# diaspora*



## M.Prejean (Jun 7, 2014)

Have any of you heard of or become familiar with The diaspora* Project?

I just created an account out of curiosity, but am at a bit of a loss. I suppose as I was with Facebook so many years ago. It is claimed to be a decentralized social network, which supposedly is a safeguard for privacy concerns. A friend of mine posted this YouTube video on Facebook recently (the guy really needs to cut back on his caffeine intake) which brought up some issues that I agree with, but never really felt bothered enough by to worry about. That's just a side note though on how I found diaspora*. I'm really just looking for input or opinions on use and performance of the network.


----------



## Blake Bowden (Jun 10, 2014)

Everything you share on social media is out there. Privacy settings may restrict other users from viewing your information, but corporations are collecting your data, who you are friends with, scanning your uploaded photos, etc. You have no privacy. Facebook, Google, Twitter and other sites target you and everyone you have contact with because you are a commodity.


----------



## BryanMaloney (Jun 10, 2014)

Yup, pretty much. Privacy ceased several years ago. In addition to "social media", the Supremes have ruled in case after case that the police can pretty much search however, whenever, whatever, whoever they want under any circumstances at all, without warrant, so long as they can come up with a good excuse, afterwards. It has been ruled that, if your car is not in a locked garage or on a lot completely surrounded by fencing with a closed and locked gate, it is "public" insomuch as the police putting a surveillance device, thereupon. I'm sure that this will soon be extended to using thermal imaging to peer through walls and distance microphones to listen through window vibrations.

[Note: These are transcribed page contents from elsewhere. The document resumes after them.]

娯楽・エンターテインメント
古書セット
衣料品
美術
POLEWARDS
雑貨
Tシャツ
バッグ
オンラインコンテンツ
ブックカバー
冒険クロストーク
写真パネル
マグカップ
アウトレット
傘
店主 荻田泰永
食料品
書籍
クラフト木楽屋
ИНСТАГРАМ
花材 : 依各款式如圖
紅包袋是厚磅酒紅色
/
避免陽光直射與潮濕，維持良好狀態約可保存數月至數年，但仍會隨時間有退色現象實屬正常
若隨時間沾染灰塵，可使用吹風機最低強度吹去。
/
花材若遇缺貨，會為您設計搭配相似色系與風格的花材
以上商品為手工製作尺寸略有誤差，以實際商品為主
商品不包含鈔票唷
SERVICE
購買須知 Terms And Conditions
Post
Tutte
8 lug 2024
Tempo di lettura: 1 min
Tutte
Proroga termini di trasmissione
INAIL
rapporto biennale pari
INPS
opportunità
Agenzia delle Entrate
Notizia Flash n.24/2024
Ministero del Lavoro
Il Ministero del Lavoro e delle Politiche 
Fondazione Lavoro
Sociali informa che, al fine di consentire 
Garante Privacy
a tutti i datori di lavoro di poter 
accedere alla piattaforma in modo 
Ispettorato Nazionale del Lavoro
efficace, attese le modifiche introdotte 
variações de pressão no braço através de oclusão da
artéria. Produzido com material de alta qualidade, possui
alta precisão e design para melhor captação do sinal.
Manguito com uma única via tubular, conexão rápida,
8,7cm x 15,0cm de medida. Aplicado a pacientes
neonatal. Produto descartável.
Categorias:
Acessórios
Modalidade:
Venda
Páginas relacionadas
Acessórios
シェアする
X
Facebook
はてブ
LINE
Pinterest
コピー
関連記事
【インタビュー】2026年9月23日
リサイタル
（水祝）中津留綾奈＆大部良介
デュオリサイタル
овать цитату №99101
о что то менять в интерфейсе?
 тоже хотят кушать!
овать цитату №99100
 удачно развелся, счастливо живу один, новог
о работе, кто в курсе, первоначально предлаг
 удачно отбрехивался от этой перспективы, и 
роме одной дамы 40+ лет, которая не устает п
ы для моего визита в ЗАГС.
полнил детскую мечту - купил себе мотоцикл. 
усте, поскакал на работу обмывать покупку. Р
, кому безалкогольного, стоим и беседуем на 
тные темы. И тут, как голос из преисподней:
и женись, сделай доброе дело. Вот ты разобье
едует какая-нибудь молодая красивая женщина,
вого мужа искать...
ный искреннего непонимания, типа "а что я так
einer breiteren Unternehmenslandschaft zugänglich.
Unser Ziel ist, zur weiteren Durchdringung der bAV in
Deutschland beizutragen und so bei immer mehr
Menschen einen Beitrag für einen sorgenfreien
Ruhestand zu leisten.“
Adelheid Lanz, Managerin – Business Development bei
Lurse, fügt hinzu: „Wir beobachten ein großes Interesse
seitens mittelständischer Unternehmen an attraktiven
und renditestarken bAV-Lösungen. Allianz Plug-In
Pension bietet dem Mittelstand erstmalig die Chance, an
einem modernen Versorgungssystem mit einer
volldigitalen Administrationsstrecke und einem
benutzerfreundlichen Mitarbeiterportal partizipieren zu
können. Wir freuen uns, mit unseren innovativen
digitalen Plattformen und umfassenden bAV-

Law and order? Well, that's what we're getting. Law and order at any and all cost. Thank you SO MUCH, "war on drugs", "war on terror", and all the other "public safety" measures that boil down to a War on America.


----------



## M.Prejean (Jun 11, 2014)

Oh, I certainly have no illusions of privacy regarding anything I submit to the internet. What I'm trying to figure out, well, one of many things, but regarding diaspora specifically, is whether anyone here has participated in the network and if so, what their opinion of it is. I've only been there a few days now, so all I can speak of is the interface, which seems smooth enough.

I like the concept of it, but I don't know how well it works in the real world. I just came across an on point article in The Atlantic which addresses the same theme (something apparently called "meshing"), but on an internet-wide scope. In the context of our net neutrality struggles, I believe this topic is ripe for discussion/dissemination.


----------